◆ **Try it**: Convert the text read from each picture in the data below into a JSON list of strings, with one string per line and blank lines dropped. Leave the pictures out of the answer.

*** Begin section ***

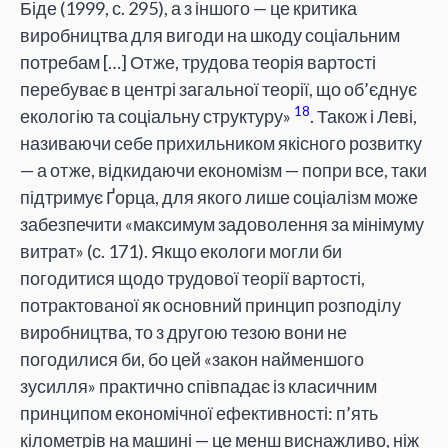
Біде (1999, с. 295), а з іншого — це критика
виробництва для вигоди на шкоду соціальним
потребам […] Отже, трудова теорія вартості
перебуває в центрі загальної теорії, що об’єднує
18
екологію та соціальну структуру»
. Також і Леві,
називаючи себе прихильником якісного розвитку
— а отже, відкидаючи економізм — попри все, таки
підтримує Ґорца, для якого лише соціалізм може
забезпечити «максимум задоволення за мінімуму
витрат» (с. 171). Якщо екологи могли би
погодитися щодо трудової теорії вартості,
потрактованої як основний принцип розподілу
виробництва, то з другою тезою вони не
погодилися би, бо цей «закон найменшого
зусилля» практично співпадає із класичним
принципом економічної ефективності: п’ять
кілометрів на машині — це менш виснажливо, ніж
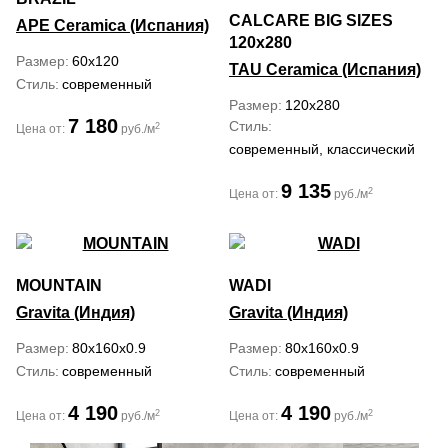
CALCARE BIG SIZES
APE Ceramica (Испания)
120x280
Размер
60x120
TAU Ceramica (Испания)
Стиль
современный
Размер
120x280
7 180
Стиль
2
Цена от:
руб./м
современный, классический
9 135
2
Цена от:
руб./м
MOUNTAIN
WADI
Gravita (Индия)
Gravita (Индия)
Размер
80x160x0.9
Размер
80x160x0.9
Стиль
современный
Стиль
современный
4 190
4 190
2
2
Цена от:
руб./м
Цена от:
руб./м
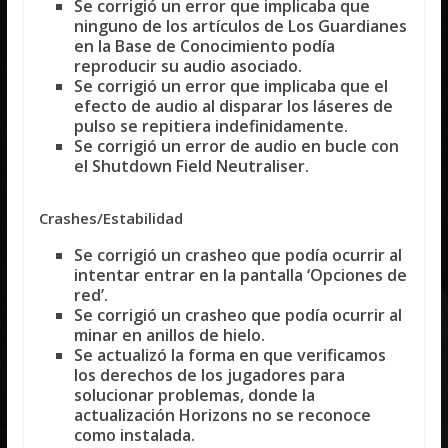
Se corrigió un error que implicaba que
ninguno de los artículos de Los Guardianes
en la Base de Conocimiento podía
reproducir su audio asociado.
Se corrigió un error que implicaba que el
efecto de audio al disparar los láseres de
pulso se repitiera indefinidamente.
Se corrigió un error de audio en bucle con
el Shutdown Field Neutraliser.
Crashes/Estabilidad
Se corrigió un crasheo que podía ocurrir al
intentar entrar en la pantalla ‘Opciones de
red’.
Se corrigió un crasheo que podía ocurrir al
minar en anillos de hielo.
Se actualizó la forma en que verificamos
los derechos de los jugadores para
solucionar problemas, donde la
actualización Horizons no se reconoce
como instalada.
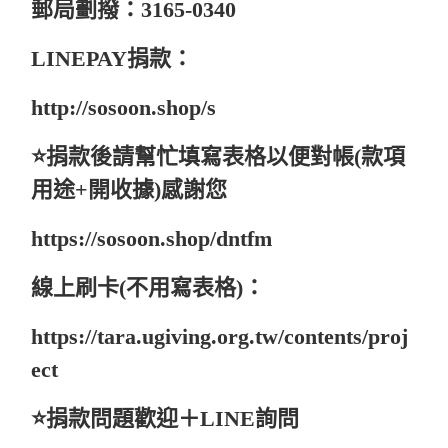
郵局劃撥：3165-0340
LINEPAY捐款：
http://sosoon.shop/s
⭐️捐款後請幫忙填寫表格以便對帳(款項
用途+開收據)感謝您
https://sosoon.shop/dntfm
線上刷卡(不用寫表格)：
https://tara.ugiving.org.tw/contents/proj
ect
⭐️捐款問題歡迎＋LINE詢問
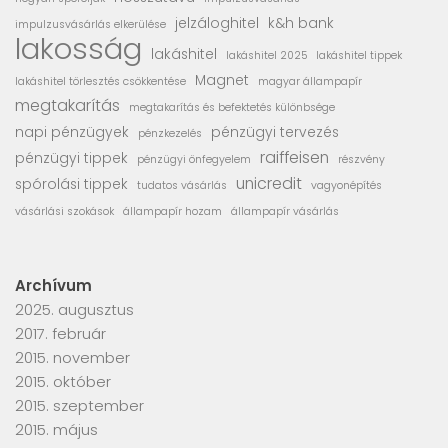
jelzáloghitel
k&h bank
impulzusvásárlás elkerülése
lakosság
lakáshitel
lakáshitel 2025
lakáshitel tippek
Magnet
lakáshitel törlesztés csökkentése
magyar állampapír
megtakarítás
megtakarítás és befektetés különbsége
napi pénzügyek
pénzügyi tervezés
pénzkezelés
raiffeisen
pénzügyi tippek
pénzügyi önfegyelem
részvény
unicredit
spórolási tippek
tudatos vásárlás
vagyonépítés
vásárlási szokások
állampapír hozam
állampapír vásárlás
Archívum
2025. augusztus
2017. február
2015. november
2015. október
2015. szeptember
2015. május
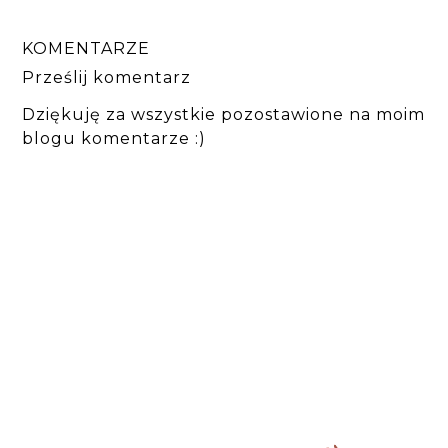
KOMENTARZE
Prześlij komentarz
Dziękuję za wszystkie pozostawione na moim
blogu komentarze :)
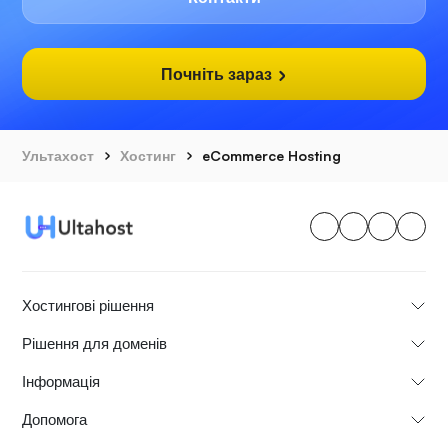
Почніть зараз
Ультахост
Хостинг
eCommerce Hosting
Хостингові рішення
Рішення для доменів
Інформація
Допомога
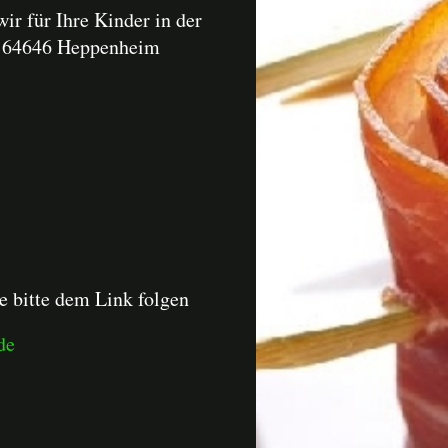
ir für Ihre Kinder in der
m 64646 Heppenheim
e bitte dem Link folgen
de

*** End section ***

◆ **Exercise answer**:
[
  "Біде (1999, с. 295), а з іншого — це критика",
  "виробництва для вигоди на шкоду соціальним",
  "потребам […] Отже, трудова теорія вартості",
  "перебуває в центрі загальної теорії, що об’єднує",
  "18",
  "екологію та соціальну структуру»",
  ". Також і Леві,",
  "називаючи себе прихильником якісного розвитку",
  "— а отже, відкидаючи економізм — попри все, таки",
  "підтримує Ґорца, для якого лише соціалізм може",
  "забезпечити «максимум задоволення за мінімуму",
  "витрат» (с. 171). Якщо екологи могли би",
  "погодитися щодо трудової теорії вартості,",
  "потрактованої як основний принцип розподілу",
  "виробництва, то з другою тезою вони не",
  "погодилися би, бо цей «закон найменшого",
  "зусилля» практично співпадає із класичним",
  "принципом економічної ефективності: п’ять",
  "кілометрів на машині — це менш виснажливо, ніж",
  "CALCARE BIG SIZES",
  "APE Ceramica (Испания)",
  "120x280",
  "Размер",
  "60x120",
  "TAU Ceramica (Испания)",
  "Стиль",
  "современный",
  "Размер",
  "120x280",
  "7 180",
  "Стиль",
  "2",
  "Цена от:",
  "руб./м",
  "современный, классический",
  "9 135",
  "2",
  "Цена от:",
  "руб./м",
  "MOUNTAIN",
  "WADI",
  "Gravita (Индия)",
  "Gravita (Индия)",
  "Размер",
  "80x160x0.9",
  "Размер",
  "80x160x0.9",
  "Стиль",
  "современный",
  "Стиль",
  "современный",
  "4 190",
  "4 190",
  "2",
  "2",
  "Цена от:",
  "руб./м",
  "Цена от:",
  "руб./м",
  "Se corrigió un error que implicaba que",
  "ninguno de los artículos de Los Guardianes",
  "en la Base de Conocimiento podía",
  "reproducir su audio asociado.",
  "Se corrigió un error que implicaba que el",
  "efecto de audio al disparar los láseres de",
  "pulso se repitiera indefinidamente.",
  "Se corrigió un error de audio en bucle con",
  "el Shutdown Field Neutraliser.",
  "Crashes/Estabilidad",
  "Se corrigió un crasheo que podía ocurrir al",
  "intentar entrar en la pantalla ‘Opciones de",
  "red’.",
  "Se corrigió un crasheo que podía ocurrir al",
  "minar en anillos de hielo.",
  "Se actualizó la forma en que verificamos",
  "los derechos de los jugadores para",
  "solucionar problemas, donde la",
  "actualización Horizons no se reconoce",
  "como instalada.",
  "郵局劃撥：3165-0340",
  "LINEPAY捐款：",
  "http://sosoon.shop/s",
  "⭐️捐款後請幫忙填寫表格以便對帳(款項",
  "用途+開收據)感謝您",
  "https://sosoon.shop/dntfm",
  "線上刷卡(不用寫表格)：",
  "https://tara.ugiving.org.tw/contents/proj",
  "ect",
  "⭐️捐款問題歡迎＋LINE詢問",
  "jelzáloghitel",
  "k&h bank",
  "impulzusvásárlás elkerülése",
  "lakosság",
  "lakáshitel",
  "lakáshitel 2025",
  "lakáshitel tippek",
  "Magnet",
  "lakáshitel törlesztés csökkentése",
  "magyar állampapír",
  "megtakarítás",
  "megtakarítás és befektetés különbsége",
  "napi pénzügyek",
  "pénzügyi tervezés",
  "pénzkezelés",
  "raiffeisen",
  "pénzügyi tippek",
  "pénzügyi önfegyelem",
  "részvény",
  "unicredit",
  "spórolási tippek",
  "tudatos vásárlás",
  "vagyonépítés",
  "vásárlási szokások",
  "állampapír hozam",
  "állampapír vásárlás",
  "Archívum",
  "2025. augusztus",
  "2017. február",
  "2015. november",
  "2015. október",
  "2015. szeptember",
  "2015. május",
  "KOMENTARZE",
  "Prześlij komentarz",
  "Dziękuję za wszystkie pozostawione na moim",
  "blogu komentarze :)",
  "Почніть зараз",
  "Ультахост",
  "Хостинг",
  "eCommerce Hosting",
  "Хостингові рішення",
  "Рішення для доменів",
  "Інформація",
  "Допомога",
  "ir für Ihre Kinder in der",
  "m 64646 Heppenheim",
  "e bitte dem Link folgen",
  "de"
]